[EXERCISE]: What lines in the records below hold the string "источников"? Please show them.
================
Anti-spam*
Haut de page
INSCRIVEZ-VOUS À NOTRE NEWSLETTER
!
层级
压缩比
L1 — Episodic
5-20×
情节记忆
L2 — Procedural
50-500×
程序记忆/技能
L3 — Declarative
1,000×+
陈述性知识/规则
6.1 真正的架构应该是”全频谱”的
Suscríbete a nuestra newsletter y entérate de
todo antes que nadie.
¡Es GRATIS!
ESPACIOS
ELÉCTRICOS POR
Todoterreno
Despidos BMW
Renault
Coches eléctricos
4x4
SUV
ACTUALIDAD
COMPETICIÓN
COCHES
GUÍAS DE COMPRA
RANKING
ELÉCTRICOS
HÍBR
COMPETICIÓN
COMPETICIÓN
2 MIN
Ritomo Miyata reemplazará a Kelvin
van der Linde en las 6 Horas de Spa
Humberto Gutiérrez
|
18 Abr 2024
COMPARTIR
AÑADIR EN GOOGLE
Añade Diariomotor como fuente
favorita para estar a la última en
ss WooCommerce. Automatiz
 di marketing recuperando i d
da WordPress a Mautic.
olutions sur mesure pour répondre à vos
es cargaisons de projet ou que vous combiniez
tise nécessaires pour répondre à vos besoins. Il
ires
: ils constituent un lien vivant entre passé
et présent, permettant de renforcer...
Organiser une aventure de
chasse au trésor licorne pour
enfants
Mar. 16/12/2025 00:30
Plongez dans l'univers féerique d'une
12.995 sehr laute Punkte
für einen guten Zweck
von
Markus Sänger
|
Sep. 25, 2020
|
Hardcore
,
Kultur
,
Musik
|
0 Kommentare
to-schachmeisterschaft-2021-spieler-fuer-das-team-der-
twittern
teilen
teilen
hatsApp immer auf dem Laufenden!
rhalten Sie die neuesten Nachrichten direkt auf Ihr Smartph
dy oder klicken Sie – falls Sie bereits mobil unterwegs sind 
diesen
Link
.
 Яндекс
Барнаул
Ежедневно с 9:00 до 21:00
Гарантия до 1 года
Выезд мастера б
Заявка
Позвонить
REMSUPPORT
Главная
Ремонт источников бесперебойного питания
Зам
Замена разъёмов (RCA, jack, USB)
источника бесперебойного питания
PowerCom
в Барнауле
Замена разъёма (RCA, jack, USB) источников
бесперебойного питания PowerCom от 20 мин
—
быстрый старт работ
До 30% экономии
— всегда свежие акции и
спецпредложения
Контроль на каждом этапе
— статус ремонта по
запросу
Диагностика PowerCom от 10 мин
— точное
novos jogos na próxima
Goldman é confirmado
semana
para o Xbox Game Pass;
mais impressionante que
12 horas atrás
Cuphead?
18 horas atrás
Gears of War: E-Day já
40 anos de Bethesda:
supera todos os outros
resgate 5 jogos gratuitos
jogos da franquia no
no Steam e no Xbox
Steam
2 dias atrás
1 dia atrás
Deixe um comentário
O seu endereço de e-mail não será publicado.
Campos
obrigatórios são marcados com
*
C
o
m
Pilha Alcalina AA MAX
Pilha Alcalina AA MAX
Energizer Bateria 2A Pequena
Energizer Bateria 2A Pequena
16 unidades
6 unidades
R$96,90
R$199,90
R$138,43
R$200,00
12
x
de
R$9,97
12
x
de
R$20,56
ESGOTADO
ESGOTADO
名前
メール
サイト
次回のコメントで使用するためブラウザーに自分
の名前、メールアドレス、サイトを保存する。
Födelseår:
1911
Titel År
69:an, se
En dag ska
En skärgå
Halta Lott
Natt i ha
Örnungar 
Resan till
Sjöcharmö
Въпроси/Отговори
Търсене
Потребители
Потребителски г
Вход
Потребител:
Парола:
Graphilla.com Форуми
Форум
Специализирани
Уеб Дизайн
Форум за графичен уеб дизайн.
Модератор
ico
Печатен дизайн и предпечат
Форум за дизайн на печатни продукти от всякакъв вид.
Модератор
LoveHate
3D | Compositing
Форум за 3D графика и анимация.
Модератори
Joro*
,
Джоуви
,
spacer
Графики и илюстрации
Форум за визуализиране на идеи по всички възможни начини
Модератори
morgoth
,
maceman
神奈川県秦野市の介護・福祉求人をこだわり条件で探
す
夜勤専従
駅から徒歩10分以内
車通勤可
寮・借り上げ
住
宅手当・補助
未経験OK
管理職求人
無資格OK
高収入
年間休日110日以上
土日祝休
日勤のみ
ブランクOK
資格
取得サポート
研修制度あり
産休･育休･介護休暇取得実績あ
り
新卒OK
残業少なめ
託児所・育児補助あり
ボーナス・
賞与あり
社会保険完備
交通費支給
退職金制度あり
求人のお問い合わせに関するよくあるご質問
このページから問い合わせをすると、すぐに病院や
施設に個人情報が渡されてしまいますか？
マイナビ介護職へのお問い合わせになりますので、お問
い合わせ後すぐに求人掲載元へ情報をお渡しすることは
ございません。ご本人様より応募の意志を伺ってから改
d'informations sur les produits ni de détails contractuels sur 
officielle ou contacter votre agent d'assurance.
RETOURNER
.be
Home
================
[EXERCISE RESPONSE]:
Ремонт источников бесперебойного питания
Замена разъёма (RCA, jack, USB) источников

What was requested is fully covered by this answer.